O "bichinho da representação" sempre rodeou a vida do actor. Mas houve uma peça de teatro de Natal, na escola, que Duarte Grilo identifica como um ponto importante. "Teria uns cinco, seis anos e fiquei fascinado. Decorei as falas todas e durante muito tempo massacrei os meus pais com aquela personagem", conta, acrescentando que a arte — livros, música, cinema — sempre andaram por casa. Foi, por isso, sem surpresa que o jovem se mudou para Lisboa para estudar na ACT.

Com mais de uma década de carreira, Duarte já tem um pouco de tudo no currículo: cinema, teatro, musicais, telenovela. O que prefere? Essa é fácil: "Sem qualquer dúvida, cinema. É um trabalho de aprofundamento. Mas nem sei explicar bem. É magia. É como explicar se se gosta mais de peixe ou de carne. Gosta-se mais de um e pronto."

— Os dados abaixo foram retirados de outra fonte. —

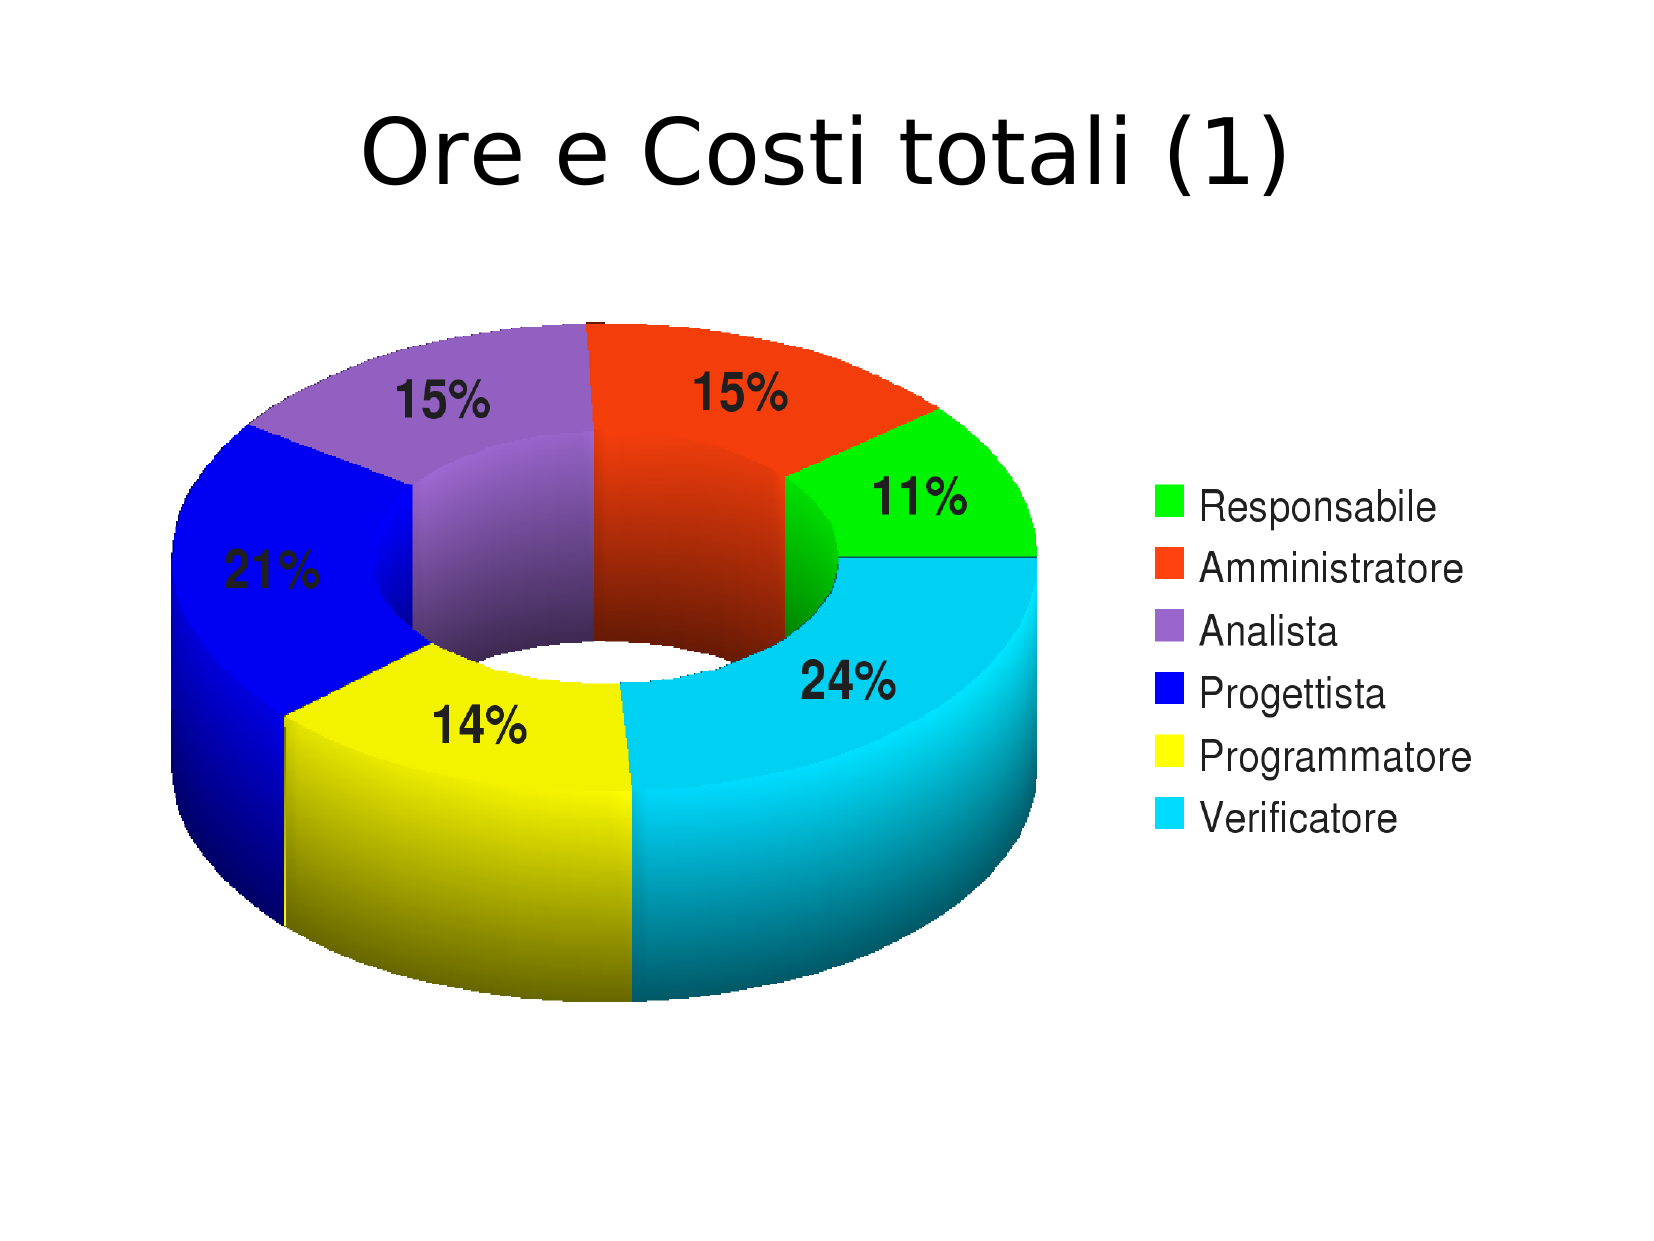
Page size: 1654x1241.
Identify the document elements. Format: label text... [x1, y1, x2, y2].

title Ore e Costi totali (1) [82, 56, 1571, 250]
picture [59, 265, 1595, 1182]
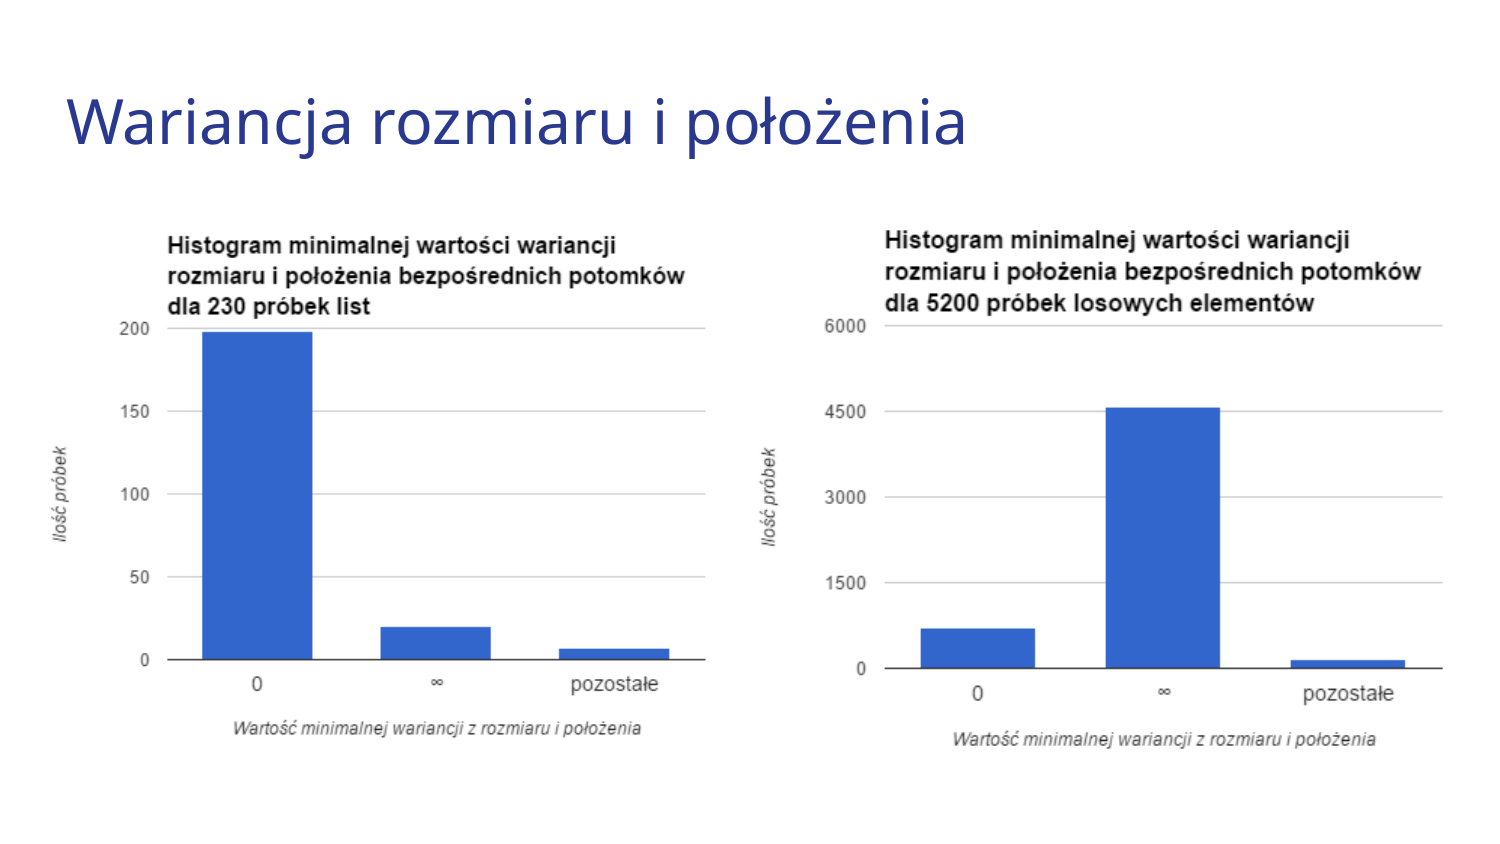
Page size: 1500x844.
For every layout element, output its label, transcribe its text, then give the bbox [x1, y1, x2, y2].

title Wariancja rozmiaru i położenia [51, 67, 1449, 167]
picture [742, 220, 1476, 767]
picture [24, 229, 726, 758]
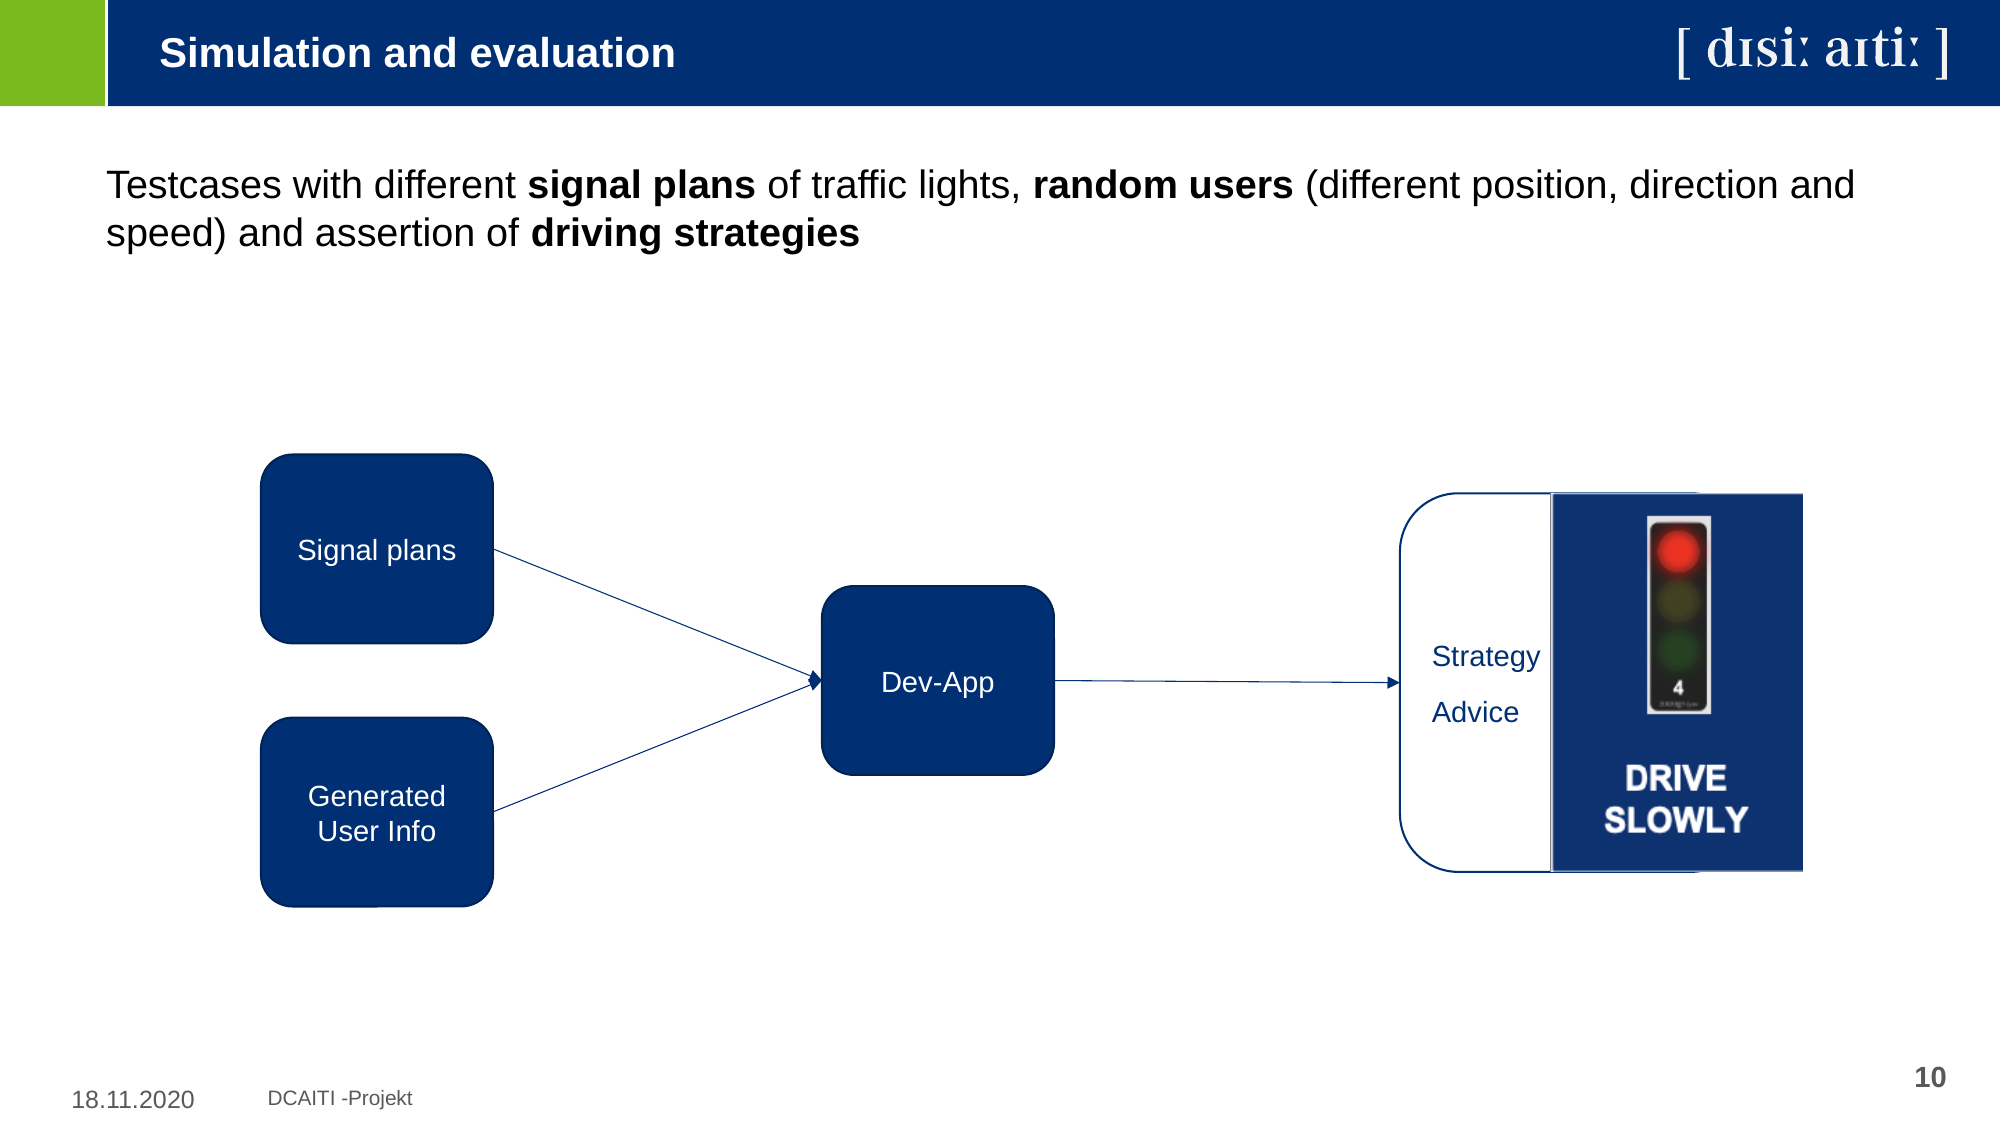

Duarte Grilo está neste momento a gravar um filme alemão, em Lisboa. E, para este ano, tem já mais duas produções cinematográficas programadas (os nomes ficam no segredo dos deuses), uma peça de teatro de Tiago R. Santos, com estreia marcada para Abril ou Maio, e continuará a dedicar-se à música (acompanha uma cantora, com guitarra ou piano) e a fazer alguns trabalhos de "ghostwriting".

Pergunta da praxe: sair de Portugal é uma possibilidade? "Eu gosto muito de viver e trabalhar no meu país, apesar de o meio artístico estar pela hora da morte e a Cultura ter um orçamento igual ao do material de escritório do Governo. Trabalhar fora é sempre uma possibilidade, mas gosto de pensar que o poderei fazer da forma como o tenho feito, de ir e voltar." A gestão da intermitência e precariedade da profissão é algo com que o actor de 29 anos foi aprendendo a lidar: "Há dez anos que passo recibos verdes. E é uma chatice quando se vê que 1/4 do nosso ordenado vai para o Estado, que não nos dá rigorosamente nada em troca. Felizmente, tenho conseguido gerir as coisas, não devo nada a ninguém. Mas passo muitas semanas a massa com atum, isso passo."